Whether you are an aspiring manager or have been managing people for decades, this book will provide you with the techniques you need to become better 'and' create more Connectors across your organization. Those Connectors will build higher performing, more engaged, and more productive teams—outcomes we would all like to see in our organizations. Our impetus for writing this book was rooted in our own desire to become better managers within our teams. We are eager to share our research, learning, and new management approach to give you an advantage in your job and help you to become the very best manager you can be.
April 10, 2019
Jaime Roca
Sari Wilde
CHAPTER ONE
WHAT TYPE OF MANAGER ARE YOU?
It is better to change an opinion than to persist in a wrong one.
Socrates, Greek philosopher
THE WILD BOARS
On Monday, July 2, 2018, an elite cave diver reached the end of his dive line deep in the belly of an underground cave along the border of Thailand and Myanmar. As he swam up to the surface and poked his head above the murky water, he saw thirteen pairs of eyes staring at him out of the darkness. A wave of emotion washed over him as he realized he'd located the Moo Pa (Wild Boars) soccer team—a group of twelve young boys and their twenty-five-year-old coach who had been stranded after exploring the entrance of the six-mile-long Tham Luang cave when a flash flood struck ten days earlier. The boys and their coach were huddled together in an elevated area known as Pattaya Beach, sheltering on a ledge surrounded by water more than a mile from the main cave entrance. Cave divers navigated two miles of narrow, flooded passageways that separated the Wild Boars refuge from the cave's main entrance. The whole world fixated on the international rescue effort and breathed a collective sigh of relief when the discovery revealed the best possible outcome: all thirteen Wild Boars were alive and well in the cave.

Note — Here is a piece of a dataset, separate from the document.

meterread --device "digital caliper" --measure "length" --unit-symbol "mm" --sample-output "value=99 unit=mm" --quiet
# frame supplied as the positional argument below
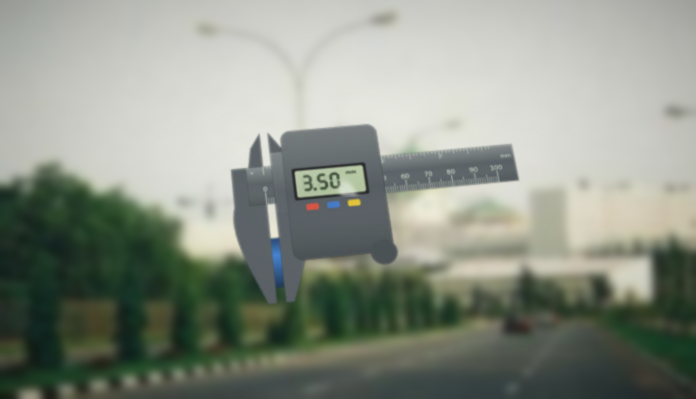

There was little time to celebrate, however, as the cave remained flooded and the boys were still stranded and needed to be rescued. While search-and-rescue operations are often urgent and risky, the Thai cave rescue effort was exceptionally so. The number of children missing (many who couldn't swim, let alone dive), the rapidly shifting weather conditions, and the sheer complexity of the underground maze of barely navigable caves required a team of diving experts to coordinate a rescue. Efforts to pump water out of the cave began immediately as rescuers tried to take advantage of a break in monsoon rains. Regardless, a day of heavy rains would again flood parts of the cave with water so murky the divers would sometimes compare it to swimming through coffee. The rescue took a fatal turn when a former Thai navy Seal, Saman Kunan, died during the mission to place oxygen tanks along the route to help access the boys. In the process, his own oxygen tank ran out—starkly illustrating how perilous any rescue involving diving gear can be. Around-the-clock water pumping paid off with parts of the cave made walkable, but extracting the boys still depended on their ability to breathe into scuba equipment despite having no diving experience. After eighteen days in the cave, with rescuers at times facing an eleven-hour round trip, the boys and their coach were miraculously escorted to safety.